*課題 A*:
バリデーションについての抜粋を読み、次の問いに答えよ。
(i) 画面上からリクエストされた入力内容を常にチェックする処理は、何と呼ばれているか。
(ii) 実際に報告が挙がった不具合の原因は何だったか。
(iii) Singletonパターンとはどのようなデザインパターンか。
*課題 B*: バリデーションについての抜粋を、最後の文の後から同じ文体で書き継げ。

*抜粋*:
══════════════════════════════

こんにちは、篠原です。
今回はごく基本的な内容になりますが、ご紹介します。
Webアプリケーションでは、画面上からリクエストされた入力内容は常にチェックし、
アプリケーションを正しく動作させるとともに、不正データの混入を防止することが求められます。
このチェック処理のことをバリデーションと呼んでいますが、単純に
①アプリケーション上、不正な文字種を入力させない
という内容だけではなく、
②ある状態になっていたら入力内容を許容しない
など、何らかの”状態”によってバリデーションのOK/NGが異なるケースもあります。
(特定の組み合わせを選択させない、既に実行済みの処理は再実行させない、など)
実際に報告が挙がったのは、
とある画面入力の1回目と2回目で、内容変更をしても結果が変わらなくなり、何度操作しても正しく実行されなくなった
というものでした。
その原因は、クラス内でユーザーごとのバリデーション結果をキャッシュする作りになっていたためでした…!
コーディングにおけるSingletonパターンとは、アプリケーション上でインスタンスが1つしか存在しないようにクラス設計を行うデザインパターンのことです。
詳しい説明は割愛しますが、WebアプリケーションでのController(Action)クラスやServiceクラスなど、
フレームワークでDIするクラスもこのパターンに当てはまります。
こうしたクラスに、ユーザーごとの計算結果など、常に変化する”状態”を保持させてはいけません。
先ほどのバリデーションの話に戻すと、
②のように、入力内容の正当性が他のデータ状態に依存する場合、最新のデータ状態で判定する必要があります。
Webアプリケーション内部の状態管理は、DBやサーバーセッションなど、しかるべきストレージに保持し、そちらに適宜アクセスして行います。

══════════════════════════════

*提示資料*:

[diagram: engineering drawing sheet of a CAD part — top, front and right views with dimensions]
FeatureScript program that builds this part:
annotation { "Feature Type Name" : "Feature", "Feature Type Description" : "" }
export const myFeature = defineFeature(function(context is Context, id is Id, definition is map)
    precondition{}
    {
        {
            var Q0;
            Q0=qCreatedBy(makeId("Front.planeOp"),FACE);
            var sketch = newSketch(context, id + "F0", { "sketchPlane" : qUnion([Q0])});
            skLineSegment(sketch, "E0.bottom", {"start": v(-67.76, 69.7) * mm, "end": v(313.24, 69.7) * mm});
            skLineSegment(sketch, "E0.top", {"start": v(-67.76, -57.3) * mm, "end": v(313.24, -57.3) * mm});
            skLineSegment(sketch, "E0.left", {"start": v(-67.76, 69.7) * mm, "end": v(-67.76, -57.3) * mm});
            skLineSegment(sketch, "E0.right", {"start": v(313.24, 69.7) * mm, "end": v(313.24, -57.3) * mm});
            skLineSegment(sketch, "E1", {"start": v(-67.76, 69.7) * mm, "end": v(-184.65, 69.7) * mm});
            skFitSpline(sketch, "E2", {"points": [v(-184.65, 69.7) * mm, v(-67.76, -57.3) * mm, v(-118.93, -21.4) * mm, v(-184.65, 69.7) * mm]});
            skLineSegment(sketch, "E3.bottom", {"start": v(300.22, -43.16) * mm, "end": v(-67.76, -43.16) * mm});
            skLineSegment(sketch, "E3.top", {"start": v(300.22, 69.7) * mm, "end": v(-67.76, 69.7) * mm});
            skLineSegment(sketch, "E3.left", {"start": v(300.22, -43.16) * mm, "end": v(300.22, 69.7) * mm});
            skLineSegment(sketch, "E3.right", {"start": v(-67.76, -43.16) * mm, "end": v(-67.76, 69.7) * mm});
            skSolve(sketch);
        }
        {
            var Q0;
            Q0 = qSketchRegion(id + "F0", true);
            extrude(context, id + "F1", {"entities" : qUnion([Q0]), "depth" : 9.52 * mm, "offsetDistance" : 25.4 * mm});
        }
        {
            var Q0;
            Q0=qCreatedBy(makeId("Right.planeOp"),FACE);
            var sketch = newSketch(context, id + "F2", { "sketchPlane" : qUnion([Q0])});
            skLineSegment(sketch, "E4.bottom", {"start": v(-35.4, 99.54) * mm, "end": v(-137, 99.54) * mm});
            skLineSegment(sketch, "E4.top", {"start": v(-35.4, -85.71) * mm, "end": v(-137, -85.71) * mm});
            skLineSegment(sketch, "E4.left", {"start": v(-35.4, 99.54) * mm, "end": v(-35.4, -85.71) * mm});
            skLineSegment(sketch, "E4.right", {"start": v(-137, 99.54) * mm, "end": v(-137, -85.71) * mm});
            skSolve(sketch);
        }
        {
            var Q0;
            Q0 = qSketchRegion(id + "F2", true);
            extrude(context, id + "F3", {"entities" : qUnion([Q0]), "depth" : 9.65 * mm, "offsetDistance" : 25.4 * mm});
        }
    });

══════════════════════════════

*解答例 A*:
(i) バリデーション
(ii) クラス内でユーザーごとのバリデーション結果をキャッシュする作りになっていたこと
(iii) アプリケーション上でインスタンスが1つしか存在しないようにクラス設計を行うデザインパターン

*解答例 B*:
また、その情報はSingletonなクラスのフィールドとせず、適宜呼び出すメソッドの引数に追加して情報を持ち回り、異なるリクエスト間で使い回すような設計にしてはなりません。
おそらく、まずい設計になった動機は、
データ取得のためのDBアクセスが頻繁に発生して、パフォーマンスのボトルネックになることを懸念した
ということだと推測しています。
重い処理をキャッシュして速くしようとする考え方自体はオーソドックスなものですが、
入力内容のバリデーションは常に一定した基準で判定を行うべきで、このケースではDBアクセスを安易に削減するアプローチをとるべきではありませんでした。
Singletonなクラスには、状態に関する情報を保持させないような設計にしましょう!
もし、WebアプリケーションのDB面で高速化が必要なのだとすれば、
・1リクエストあたりのDBアクセス回数を減らす
・リクエストの回数を少なくなるようにする
・クエリやDB自体をチューニングする
・もともとのデータ設計を見直す
などが正しいアプローチになるでしょう。
もちろん、データ設計を後から大きく変更することは、はばかられるケースがほとんどですが…。
次回はDBのパフォーマンスにまつわる事例について、書いていきたいと思います。